● **PROBLEM TO SOLVE**: Print, exactly as they appear in the listing below, the lines from the line with "Rendered at 1500 by 1125 pixels." to the line with "For every layout", with both end lines kept.

● **PROVIDED MATERIAL**:

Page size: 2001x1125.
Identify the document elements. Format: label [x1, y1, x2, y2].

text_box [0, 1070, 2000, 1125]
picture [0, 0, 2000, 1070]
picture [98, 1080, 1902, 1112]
...
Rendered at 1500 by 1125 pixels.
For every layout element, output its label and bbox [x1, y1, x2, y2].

● **RESULT OF THE TASK**:
Rendered at 1500 by 1125 pixels.
For every layout element, output its label and bbox [x1, y1, x2, y2].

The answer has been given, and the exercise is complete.